Keep in mind, the people making the purchasing decisions rarely also use the AT products. If they see SAP running with JAWS or Window-Eyes and talking a little, they will assume it’s accessible. Thus, if an AT sales person shows up with a $5000 solution that really sings with programs like Great Plains and SAP and other shows up with a $600 solution that talks well enough to handle a presentation given by one sighted person to another which will the company purchase?
I find that one of the worst things a screen reader vendor or mainstream software company can do is claim accessibility for some software and not really deliver it fully. This creates the worst situation of all as some blind person gets hired based upon claims from the AT and mainstream companies and then gets sent home a couple of weeks later because they can not access the features they need to do their jobs.
So, in my opinion, price really matters and, especially in poor countries, it matters a lot. I can see a future in which a high priced Cadillac solution co-exists with a free open source (or collection thereof) solution that is used by the masses.
Accessibility to News Sites
Recently, I created a google news account for myself. It provides links to lots of interesting news stories on something around 5000 different web sites around the world. Unfortunately, many of these sites fall far from “accessible” and even further from “usable.”
I find that, on many of these pages, it can take ten minutes or more to find the actual story. The headline appears in a half dozen places but is then followed immediately by links to crap that I don’t want to look at. I am not speaking to advertisements but, rather, everything one may want to do with an article in the Boston Globe or Fox News. I don’t want to print the article, nor do I want to send it to a friend or even subscribe to their RSS feed – I want to read the article, that’s all.
Using JAWS’ Quick Keys, sometimes the “h” will actually bring me to a header above the text of the story, a lot of times it just brings me to more crap about home delivery of the Omaha Gazette. Using the “n” Quick Key tends to bring me to a sentence regarding more crap about the publisher and its web site and not the article itself. Often, when I finally find the article, I read about two sentences and am then presented with a bunch of links, none of which are to the rest of the story and, frequently, this garbage is followed by Flash content that reads, “Button 1 Button 2 End Flash.” I then continue to poke around the page until I find the article again.
I’m told that the aria standard will address a lot of these issues and that screen reader vendors are currently working with some of the people on the standards committee to prepare their software in time for a future release.
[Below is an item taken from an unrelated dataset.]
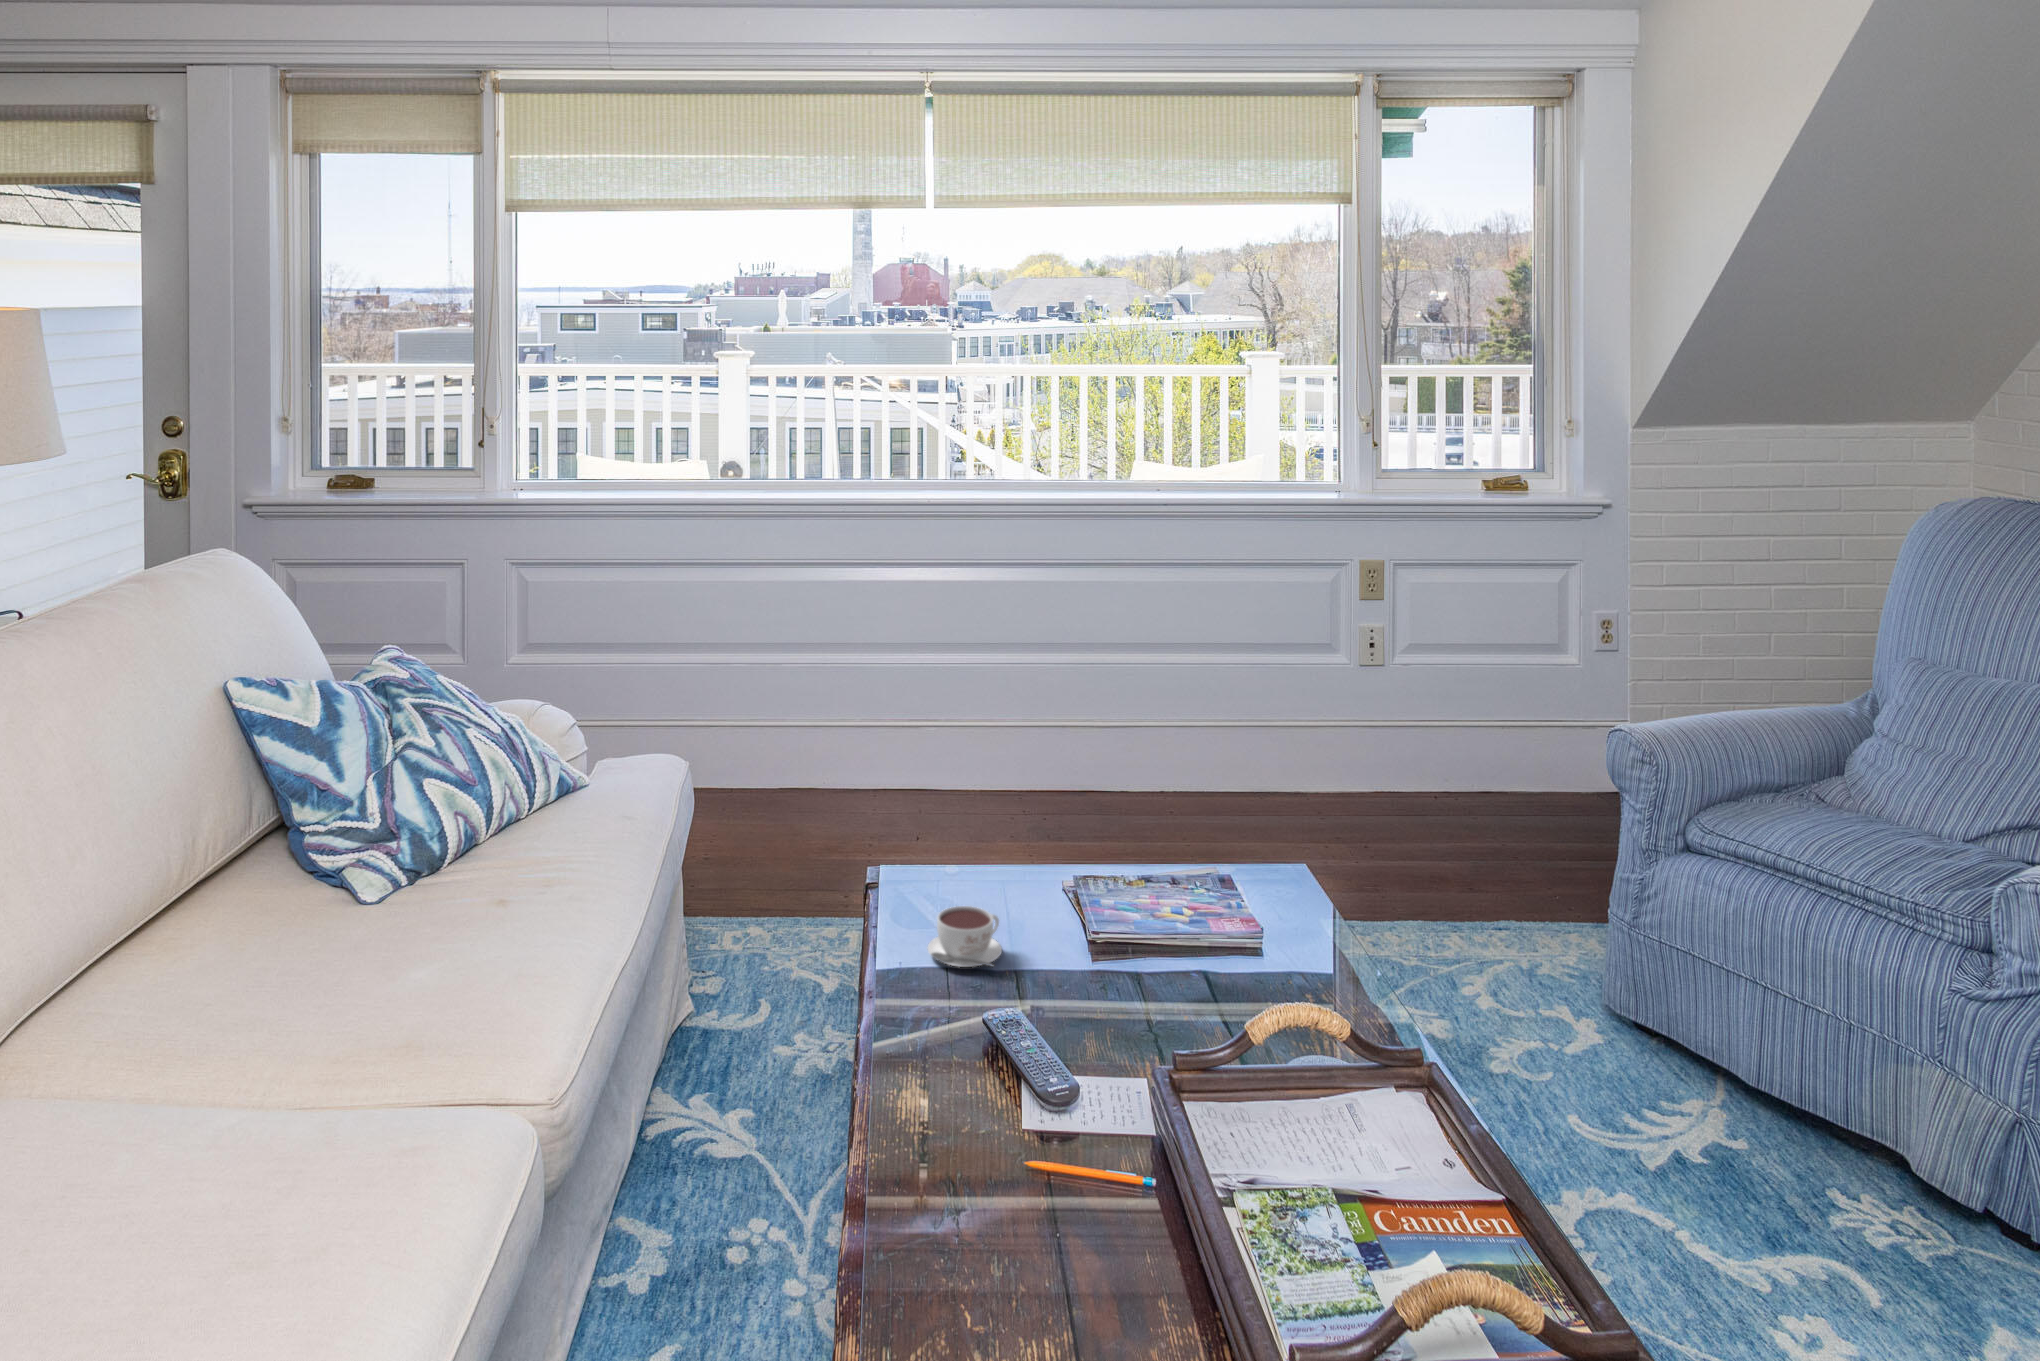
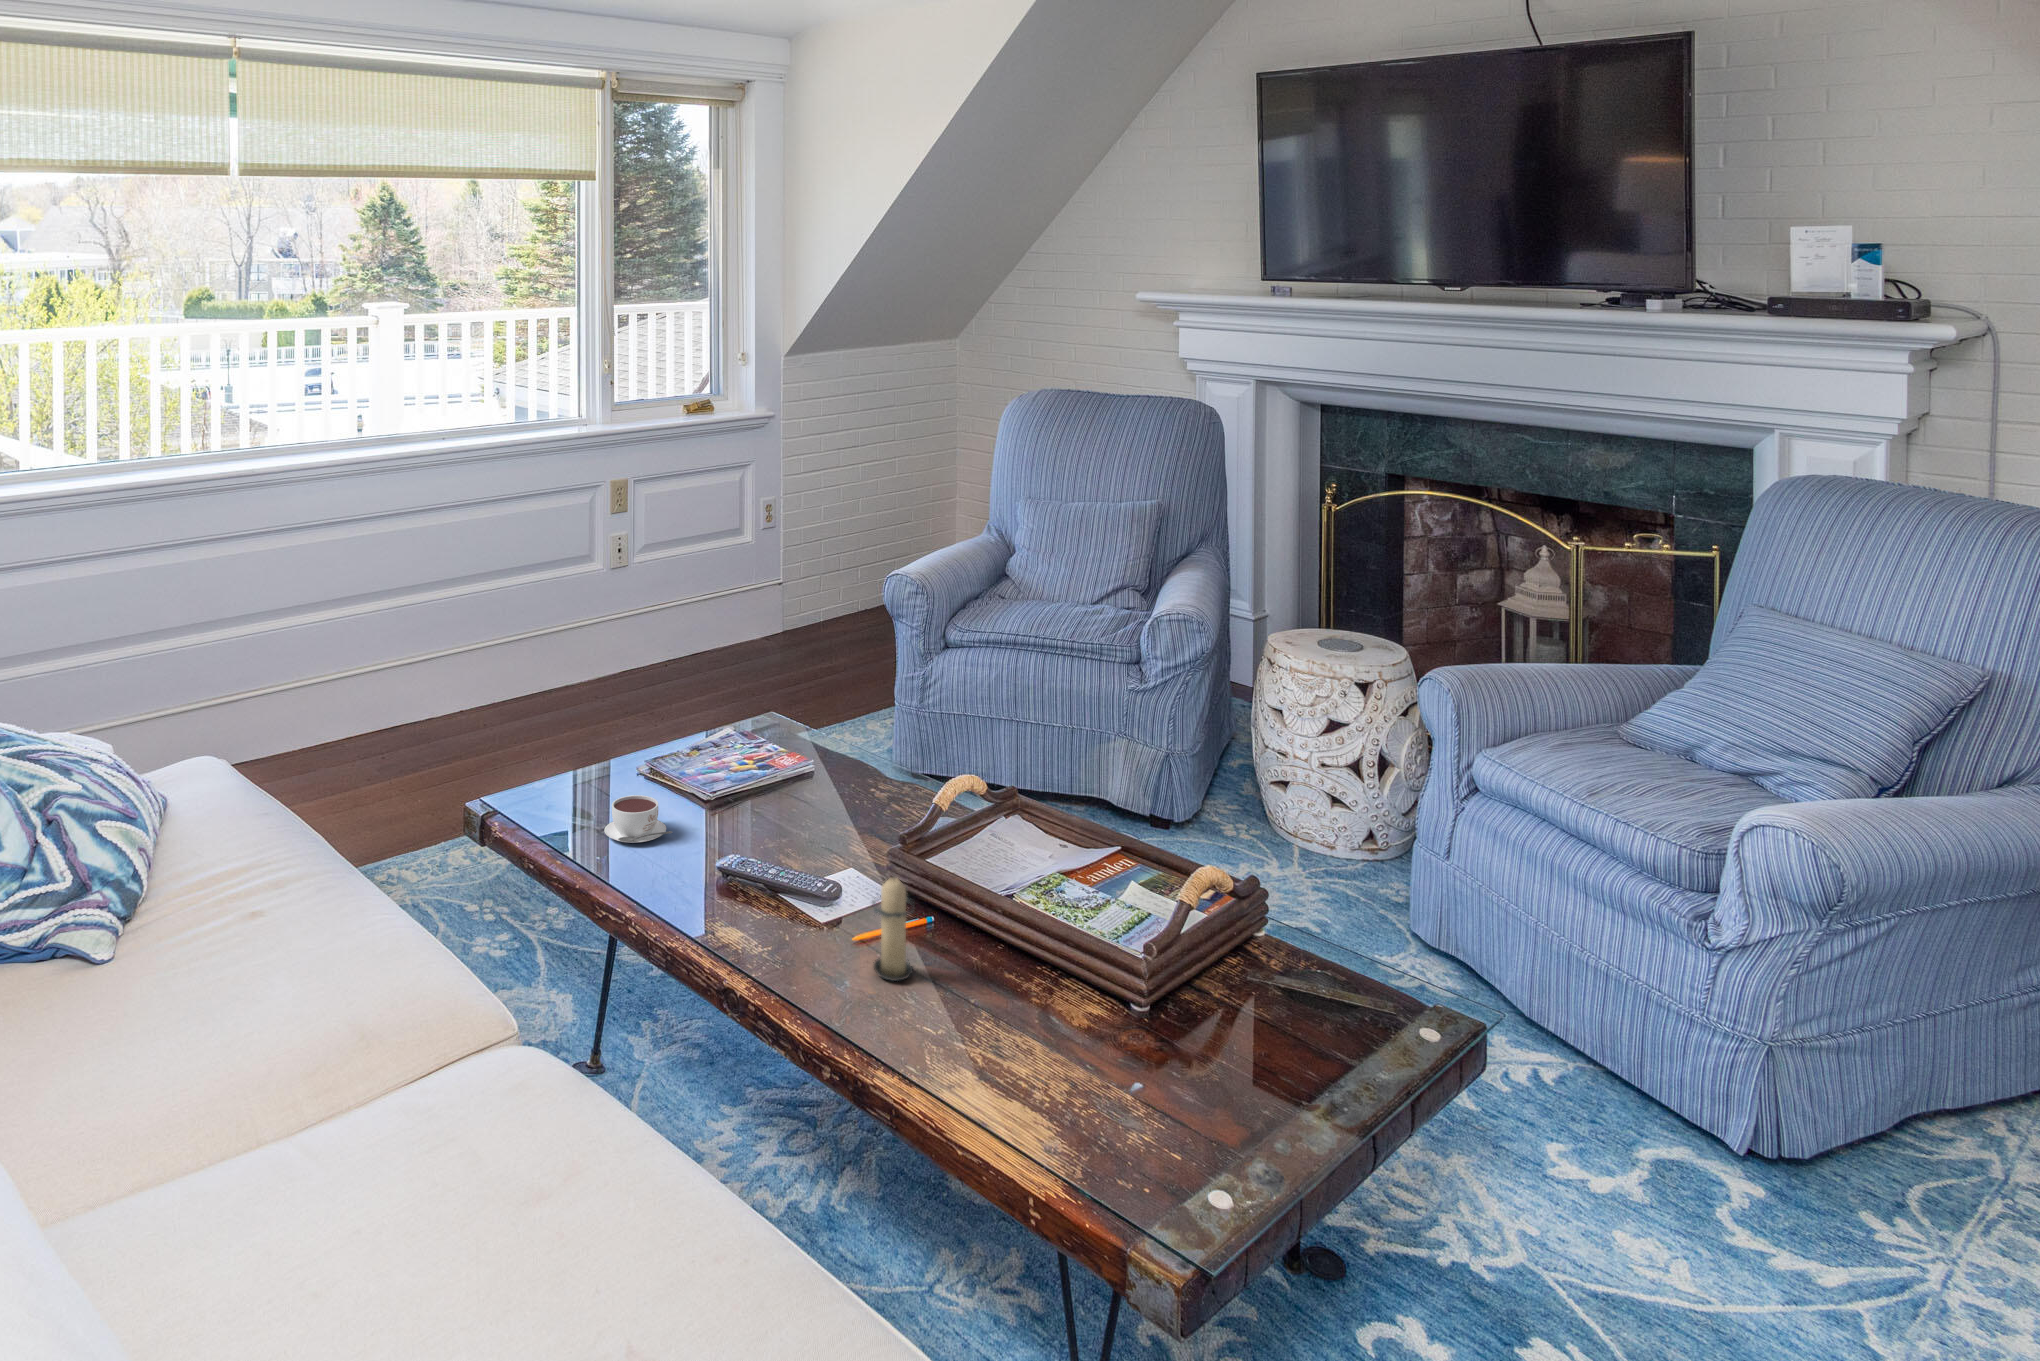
candle: none [957,1105,1032,1273] -> present [873,876,914,981]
Of course, this also means that the bazillions of web pages out there need to comply with said standard which I do not think will happen anytime soon.
I’m sure Will Pearson will jump in here with an idea but it occurs to me that it might be possible to scrunch a web page into its component parts where a list of links can be opened with a keystroke but would only appear as a single line in a virtual buffer. Links embedded in a paragraph could stay there as, in this situation, it is less likely that a large number of links would be bunched together.
With this faux semantic compression, a complex web site (audible.com, CNN, Fox Sports) may be simpler for a screen reader user to navigate and, if nothing else, it will be a lot less noisy.
I do not know if any research has been done in this area, I suspect so though as web accessibility has been a major topic of discussion for about a decade now. If I find the time, I’ll do a search on scholar.google.com and see if I can find anything. Of course, Will will probably beat me to the search so I may not need to do one.